_WHAT THE EXERCISE ASKS:_ Rewrite the lines of every row below with "Vehicle Information" changed to "Vehicle Details" and everything else left as it is. Leave the pictures out of your answer.
[Opening MATERIAL PROVIDED section]
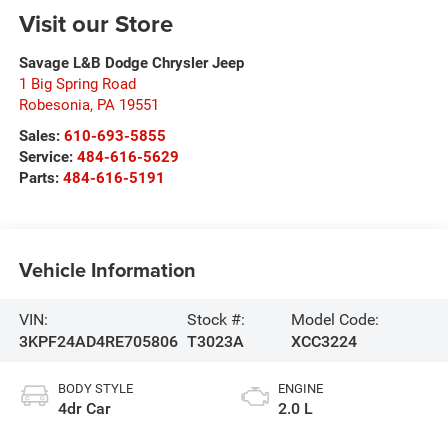
Visit our Store
Savage L&B Dodge Chrysler Jeep
1 Big Spring Road
Robesonia
,
PA
19551
Sales:
610-693-5855
Service:
484-616-5629
Parts:
484-616-5191
Vehicle Information
VIN:
Stock #:
Model Code:
3KPF24AD4RE705806
T3023A
XCC3224
BODY STYLE
ENGINE
4dr Car
2.0 L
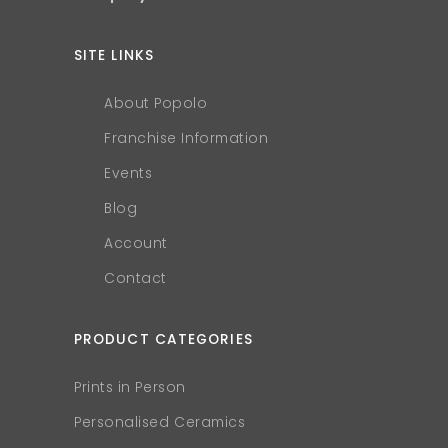
SITE LINKS
About Popolo
Franchise Information
Events
Blog
Account
Contact
PRODUCT CATEGORIES
Prints in Person
Personalised Ceramics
[Closing MATERIAL PROVIDED section]
_RESPONSE AREA:_
Visit our Store
Savage L&B Dodge Chrysler Jeep
1 Big Spring Road
Robesonia
,
PA
19551
Sales:
610-693-5855
Service:
484-616-5629
Parts:
484-616-5191
Vehicle Details
VIN:
Stock #:
Model Code:
3KPF24AD4RE705806
T3023A
XCC3224
BODY STYLE
ENGINE
4dr Car
2.0 L
SITE LINKS
About Popolo
Franchise Information
Events
Blog
Account
Contact
PRODUCT CATEGORIES
Prints in Person
Personalised Ceramics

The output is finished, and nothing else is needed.